About this task => Can you print every line of the material below, keeping each line unchanged and in the same order?

Records provided =>
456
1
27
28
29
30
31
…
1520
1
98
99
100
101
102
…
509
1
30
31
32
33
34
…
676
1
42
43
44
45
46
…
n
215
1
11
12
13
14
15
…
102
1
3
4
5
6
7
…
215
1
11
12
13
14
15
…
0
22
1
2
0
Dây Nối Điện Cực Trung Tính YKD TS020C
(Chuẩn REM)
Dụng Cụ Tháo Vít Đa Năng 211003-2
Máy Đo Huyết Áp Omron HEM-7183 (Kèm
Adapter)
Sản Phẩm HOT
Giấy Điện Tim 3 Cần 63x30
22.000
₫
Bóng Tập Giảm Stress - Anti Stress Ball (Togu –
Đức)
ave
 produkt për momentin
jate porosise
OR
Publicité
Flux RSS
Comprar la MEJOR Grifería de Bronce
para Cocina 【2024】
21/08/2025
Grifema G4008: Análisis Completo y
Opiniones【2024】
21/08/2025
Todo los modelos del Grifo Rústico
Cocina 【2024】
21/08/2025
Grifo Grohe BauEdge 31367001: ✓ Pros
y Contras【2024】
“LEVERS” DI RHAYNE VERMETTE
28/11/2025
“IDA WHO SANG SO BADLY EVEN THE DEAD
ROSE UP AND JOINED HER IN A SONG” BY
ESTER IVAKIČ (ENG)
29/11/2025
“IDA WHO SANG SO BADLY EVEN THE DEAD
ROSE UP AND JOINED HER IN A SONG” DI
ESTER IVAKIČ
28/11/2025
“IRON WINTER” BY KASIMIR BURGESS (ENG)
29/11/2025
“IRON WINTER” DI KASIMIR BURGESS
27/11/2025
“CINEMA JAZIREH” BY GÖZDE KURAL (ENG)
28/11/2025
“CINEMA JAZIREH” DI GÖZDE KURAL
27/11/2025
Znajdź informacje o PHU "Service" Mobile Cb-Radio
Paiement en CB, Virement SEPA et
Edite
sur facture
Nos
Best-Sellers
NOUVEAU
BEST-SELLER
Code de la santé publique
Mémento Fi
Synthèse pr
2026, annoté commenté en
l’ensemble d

Task answer =>
456
1
27
28
29
30
31
…
1520
1
98
99
100
101
102
…
509
1
30
31
32
33
34
…
676
1
42
43
44
45
46
…
n
215
1
11
12
13
14
15
…
102
1
3
4
5
6
7
…
215
1
11
12
13
14
15
…
0
22
1
2
0
Dây Nối Điện Cực Trung Tính YKD TS020C
(Chuẩn REM)
Dụng Cụ Tháo Vít Đa Năng 211003-2
Máy Đo Huyết Áp Omron HEM-7183 (Kèm
Adapter)
Sản Phẩm HOT
Giấy Điện Tim 3 Cần 63x30
22.000
₫
Bóng Tập Giảm Stress - Anti Stress Ball (Togu –
Đức)
ave
 produkt për momentin
jate porosise
OR
Publicité
Flux RSS
Comprar la MEJOR Grifería de Bronce
para Cocina 【2024】
21/08/2025
Grifema G4008: Análisis Completo y
Opiniones【2024】
21/08/2025
Todo los modelos del Grifo Rústico
Cocina 【2024】
21/08/2025
Grifo Grohe BauEdge 31367001: ✓ Pros
y Contras【2024】
“LEVERS” DI RHAYNE VERMETTE
28/11/2025
“IDA WHO SANG SO BADLY EVEN THE DEAD
ROSE UP AND JOINED HER IN A SONG” BY
ESTER IVAKIČ (ENG)
29/11/2025
“IDA WHO SANG SO BADLY EVEN THE DEAD
ROSE UP AND JOINED HER IN A SONG” DI
ESTER IVAKIČ
28/11/2025
“IRON WINTER” BY KASIMIR BURGESS (ENG)
29/11/2025
“IRON WINTER” DI KASIMIR BURGESS
27/11/2025
“CINEMA JAZIREH” BY GÖZDE KURAL (ENG)
28/11/2025
“CINEMA JAZIREH” DI GÖZDE KURAL
27/11/2025
Znajdź informacje o PHU "Service" Mobile Cb-Radio
Paiement en CB, Virement SEPA et
Edite
sur facture
Nos
Best-Sellers
NOUVEAU
BEST-SELLER
Code de la santé publique
Mémento Fi
Synthèse pr
2026, annoté commenté en
l’ensemble d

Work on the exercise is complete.